Segment Start: Task material

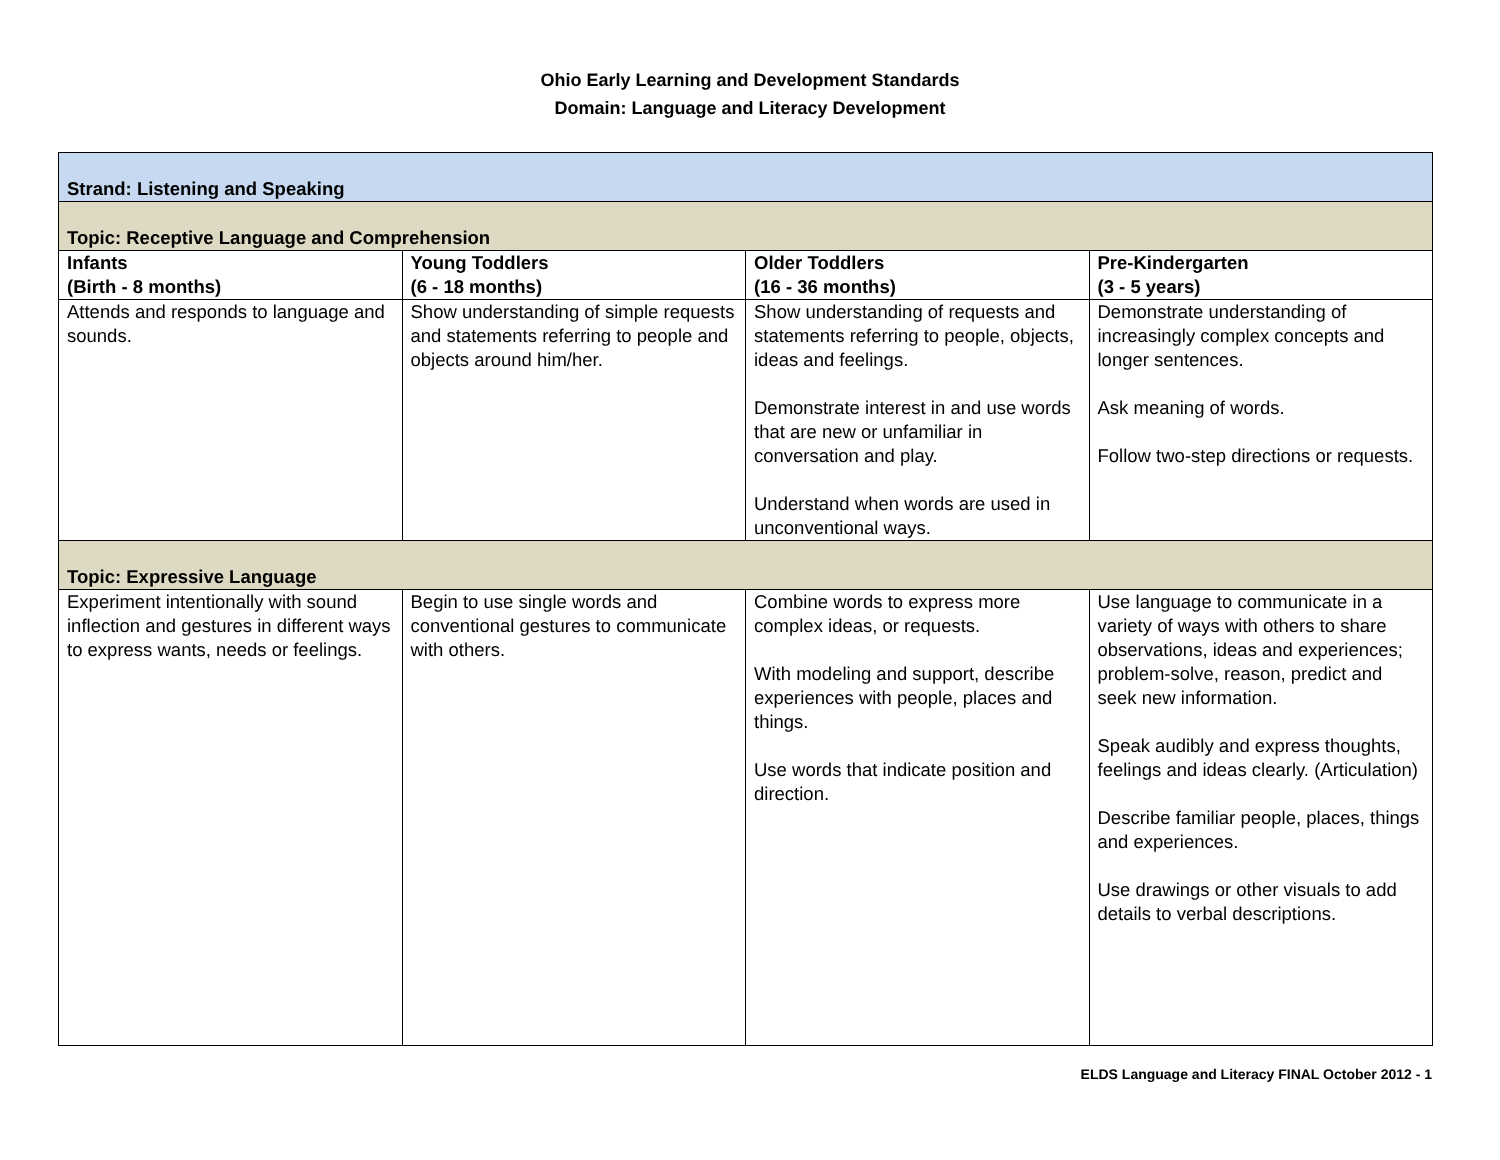Ohio Early Learning and Development Standards
Domain: Language and Literacy Development
| Strand: Listening and Speaking | | | |
| Topic: Receptive Language and Comprehension | | | |
| Infants (Birth - 8 months) | Young Toddlers (6 - 18 months) | Older Toddlers (16 - 36 months) | Pre-Kindergarten (3 - 5 years) |
| Attends and responds to language and sounds. | Show understanding of simple requests and statements referring to people and objects around him/her. | Show understanding of requests and statements referring to people, objects, ideas and feelings. Demonstrate interest in and use words that are new or unfamiliar in conversation and play. Understand when words are used in unconventional ways. | Demonstrate understanding of increasingly complex concepts and longer sentences. Ask meaning of words. Follow two-step directions or requests. |
| Topic: Expressive Language | | | |
| Experiment intentionally with sound inflection and gestures in different ways to express wants, needs or feelings. | Begin to use single words and conventional gestures to communicate with others. | Combine words to express more complex ideas, or requests. With modeling and support, describe experiences with people, places and things. Use words that indicate position and direction. | Use language to communicate in a variety of ways with others to share observations, ideas and experiences; problem-solve, reason, predict and seek new information. Speak audibly and express thoughts, feelings and ideas clearly. (Articulation) Describe familiar people, places, things and experiences. Use drawings or other visuals to add details to verbal descriptions. |
ELDS Language and Literacy FINAL October 2012 - 1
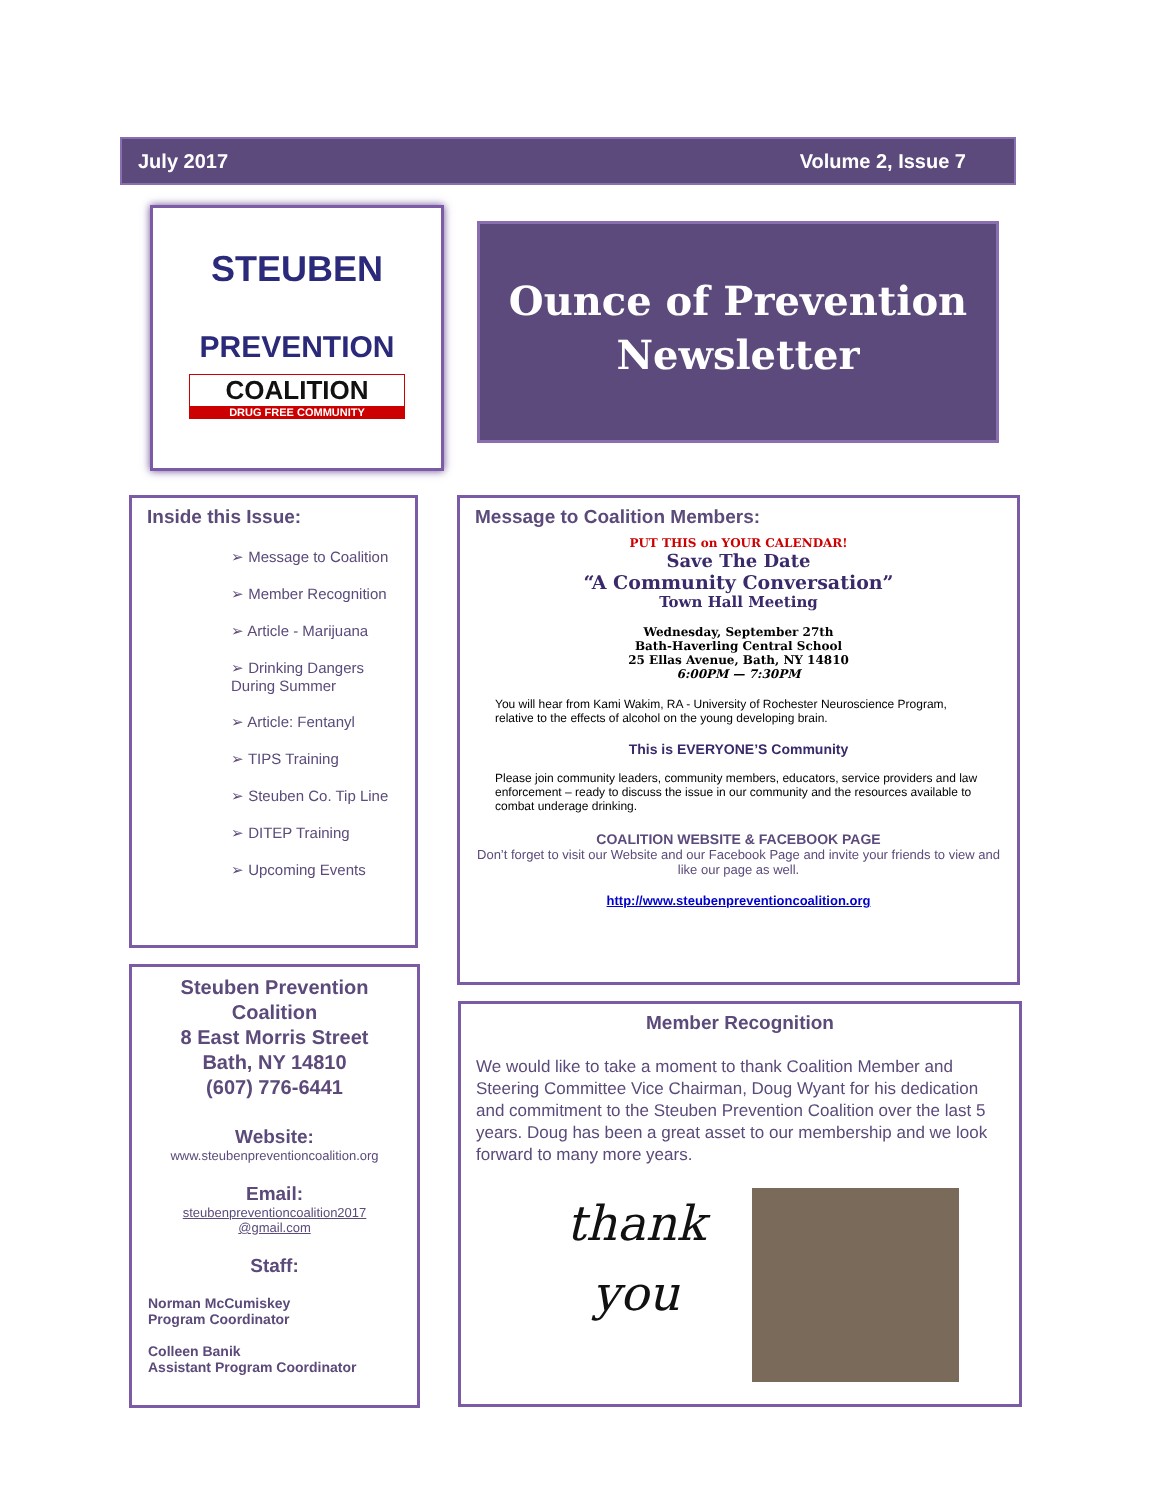July 2017 Volume 2, Issue 7
STEUBEN
PREVENTION
COALITION
DRUG FREE COMMUNITY
Ounce of Prevention Newsletter
Inside this Issue:
➢ Message to Coalition
➢ Member Recognition
➢ Article - Marijuana
➢ Drinking Dangers During Summer
➢ Article: Fentanyl
➢ TIPS Training
➢ Steuben Co. Tip Line
➢ DITEP Training
➢ Upcoming Events
Steuben Prevention Coalition
8 East Morris Street
Bath, NY 14810
(607) 776-6441
Website:
www.steubenpreventioncoalition.org
Email:
steubenpreventioncoalition2017
@gmail.com
Staff:
Norman McCumiskey
Program Coordinator
Colleen Banik
Assistant Program Coordinator
Message to Coalition Members:
PUT THIS on YOUR CALENDAR!
Save The Date
“A Community Conversation”
Town Hall Meeting
Wednesday, September 27th
Bath-Haverling Central School
25 Ellas Avenue, Bath, NY 14810
6:00PM — 7:30PM
You will hear from Kami Wakim, RA - University of Rochester Neuroscience Program, relative to the effects of alcohol on the young developing brain.
This is EVERYONE’S Community
Please join community leaders, community members, educators, service providers and law enforcement – ready to discuss the issue in our community and the resources available to combat underage drinking.
COALITION WEBSITE & FACEBOOK PAGE
Don’t forget to visit our Website and our Facebook Page and invite your friends to view and like our page as well.
http://www.steubenpreventioncoalition.org
Member Recognition
We would like to take a moment to thank Coalition Member and Steering Committee Vice Chairman, Doug Wyant for his dedication and commitment to the Steuben Prevention Coalition over the last 5 years. Doug has been a great asset to our membership and we look forward to many more years.
thank you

Segment End: Task material

_Brief_
Out of the records, collect only those lines that contain the string "thank".

_The answer_
We would like to take a moment to thank Coalition Member and Steering Committee Vice Chairman, Doug Wyant for his dedication and commitment to the Steuben Prevention Coalition over the last 5 years. Doug has been a great asset to our membership and we look forward to many more years.
thank you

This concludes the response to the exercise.